In this section we’ll make sure that the workload is running properly, and that data is replicating to the backup region. We use a python script to simulate a stream of incoming tweets.

Open a Session Manager connection to the EC2 instance sample producer in the primary region. You can find the instance ID and the Global Accelerator DNS endpoint in the CloudFormation output.

  • Open the EC2 console and navigate to Instances.
  • Select the producer instance and click Connect.
  • Choose Session Manager.

Session Manager

Once connected, run:

sudo su - ec2-user
python3 tweetmaker.py --endpoint <Global Accelerator endpoint>

Now, navigate to Kinesis Analytics in the AWS Console.
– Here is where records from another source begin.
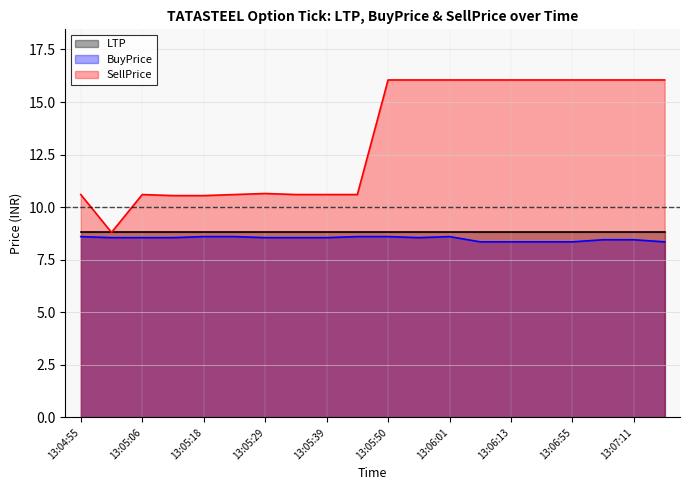

What is the total value across all series at 13:06:55?

33.2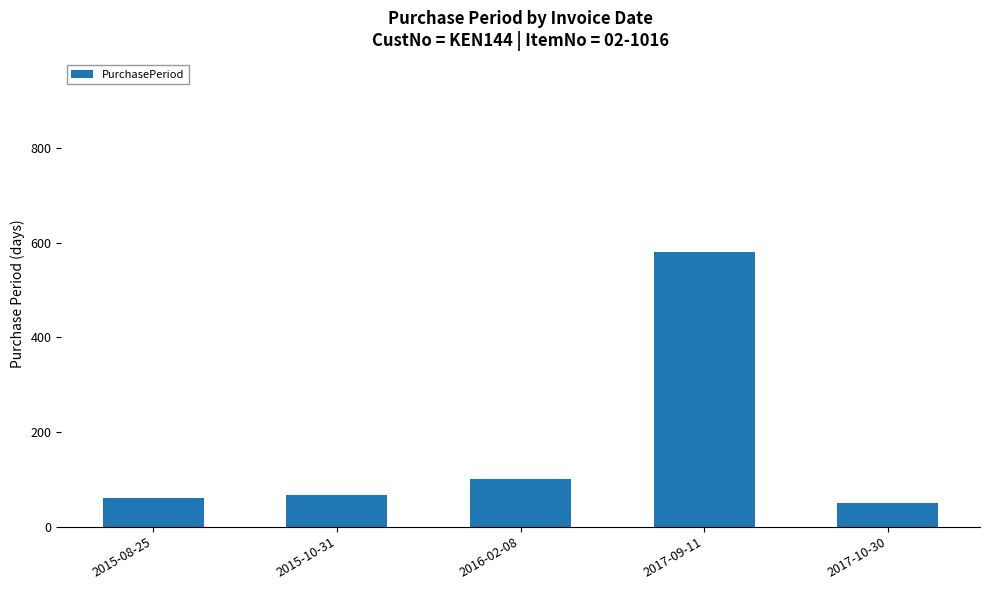

What is the average value?

172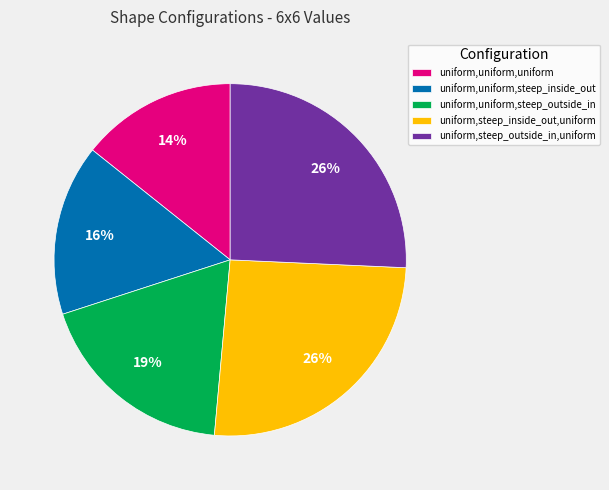

Which category has the smallest portion of the pie?

uniform,uniform,uniform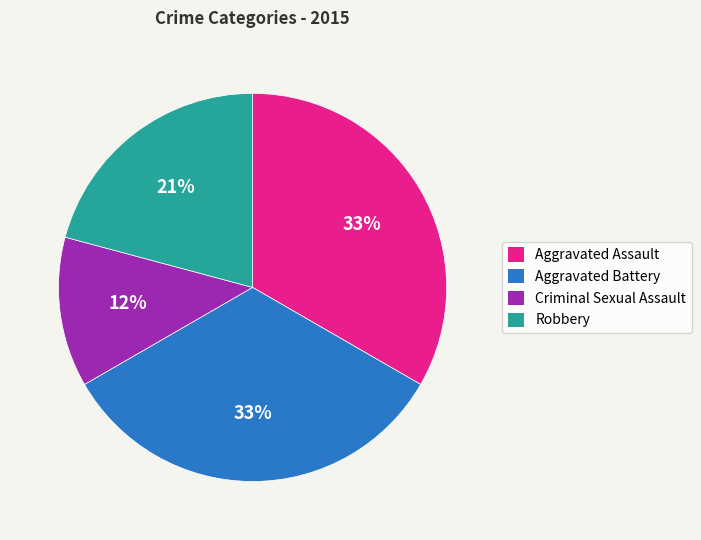

To the nearest percent, what portion does Aggravated Assault represent?

33%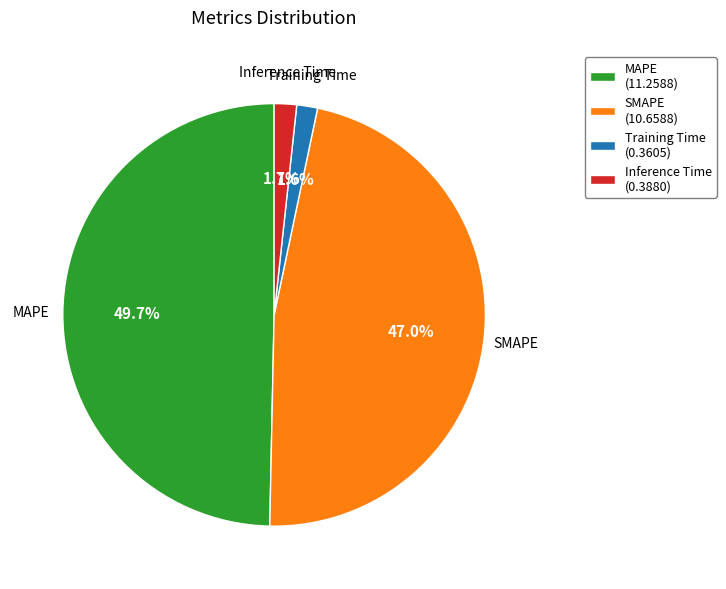

What is the total percentage of Inference Time and SMAPE?

48.7%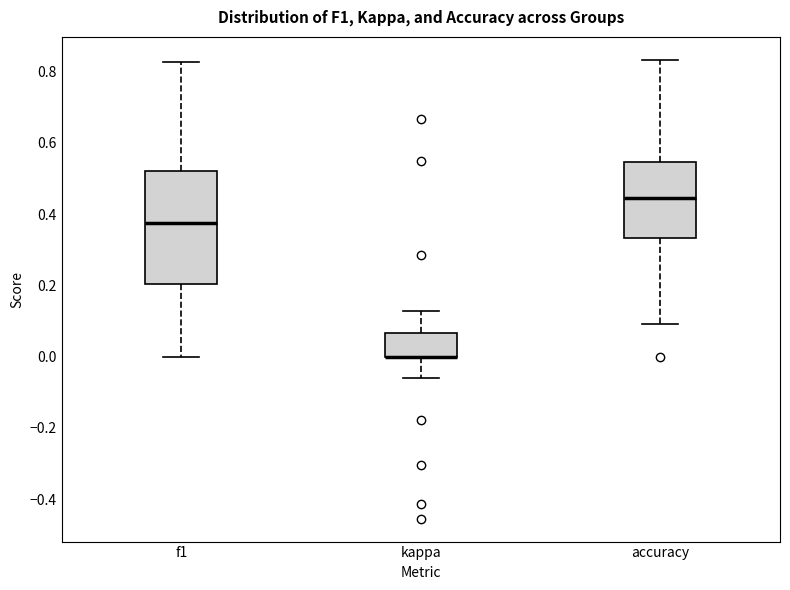

Where is the upper edge of the box for f1 on the y-axis? The values are not printed on the chart, so give them approximately, as read against the axis.

0.52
Click on the radio button for the application called <stack name>-KinesisAnalyticsApplication and select Run.

KDA

After a few minutes you should be able to preview the table in Athena and see some output. The Glue database is called backuprestoredb and the raw tweets are in a table called rawdata.

To produce the nightly compacted files, run the Glue job called CompactNightly. Then you can preview the table compacteddata.

To verify data replication, you can look for files in the bucket in the backup region.

You can also verify that data is getting populated in the DynamoDB table - processed_tweets. We have set up an AWS backup plan where we would be backing up this table every hour.